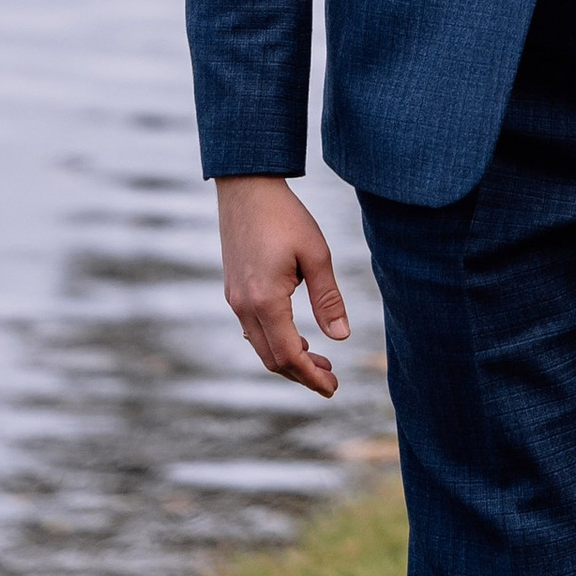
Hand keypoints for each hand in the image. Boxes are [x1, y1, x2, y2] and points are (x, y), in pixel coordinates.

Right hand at [216, 175, 350, 395]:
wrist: (246, 188)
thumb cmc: (285, 217)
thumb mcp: (316, 255)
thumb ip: (328, 298)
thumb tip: (341, 337)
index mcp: (265, 301)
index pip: (288, 355)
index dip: (311, 376)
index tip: (332, 388)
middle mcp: (244, 306)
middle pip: (271, 359)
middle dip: (301, 374)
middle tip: (331, 379)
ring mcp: (234, 299)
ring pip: (260, 346)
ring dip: (289, 358)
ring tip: (319, 359)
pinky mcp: (234, 290)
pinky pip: (253, 329)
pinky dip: (276, 341)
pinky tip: (297, 336)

--

Exact repeats of the lines from the first one in the data through the line containing "ring pip: (260, 346)" make up the answer. Pictures do not.

**RESPONSE BELOW:**
Hand keypoints for each hand in the image. Boxes are [x1, y1, x2, y2] and points are (x, y), in pixel coordinates.

Right hand at [216, 175, 350, 395]:
wrist: (246, 188)
thumb cmc: (285, 217)
thumb mcp: (316, 255)
thumb ip: (328, 298)
thumb tip: (341, 337)
index mcp: (265, 301)
index pip: (288, 355)
index dip: (311, 376)
index tip: (332, 388)
middle mcp: (244, 306)
middle pip: (271, 359)
middle dip: (301, 374)
middle tip: (331, 379)
ring mcp: (234, 299)
ring pip: (260, 346)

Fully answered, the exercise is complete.